Repeat each entry exactly; omit all pictures.

### Data

|---|

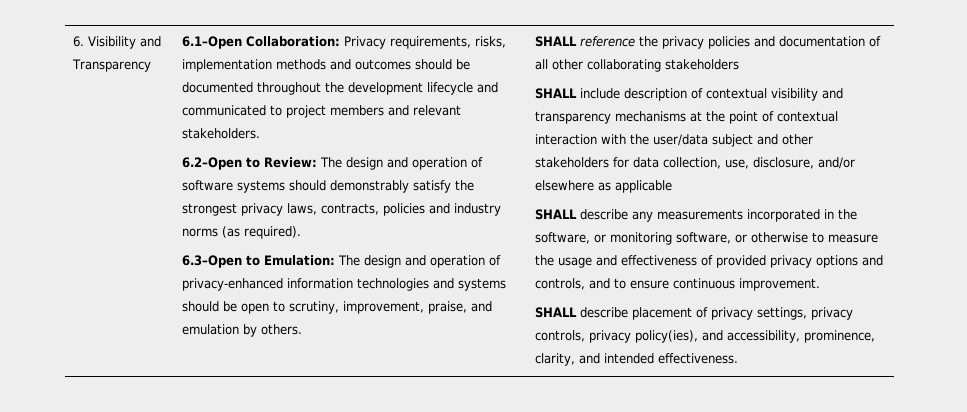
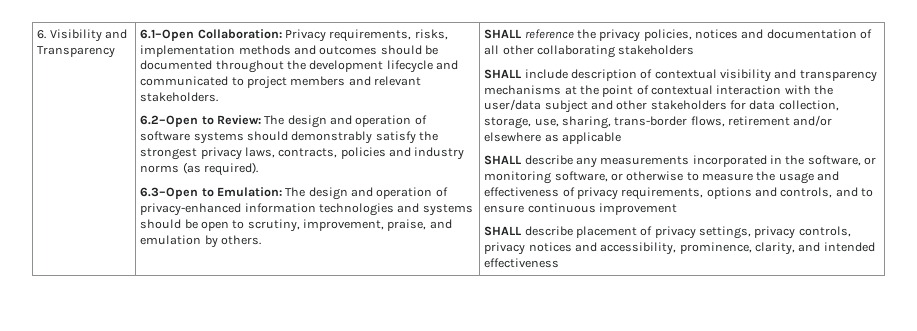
[708,36,751,49] policies -> [643,29,739,41] policies, notices
[725,157,815,169] use, disclosure, -> [484,116,791,129] storage, use, sharing, trans-border flows, retirement
[716,255,813,268] provided privacy -> [576,187,704,200] privacy requirements,
[739,278,821,291] improvement. -> [598,203,677,215] improvement
[635,330,699,343] policy(ies), -> [528,242,572,252] notices
[658,353,739,364] effectiveness. -> [484,258,560,268] effectiveness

|---|

### Solution to this task
[708,36,751,49] policies -> [643,29,739,41] policies, notices
[725,157,815,169] use, disclosure, -> [484,116,791,129] storage, use, sharing, trans-border flows, retirement
[716,255,813,268] provided privacy -> [576,187,704,200] privacy requirements,
[739,278,821,291] improvement. -> [598,203,677,215] improvement
[635,330,699,343] policy(ies), -> [528,242,572,252] notices
[658,353,739,364] effectiveness. -> [484,258,560,268] effectiveness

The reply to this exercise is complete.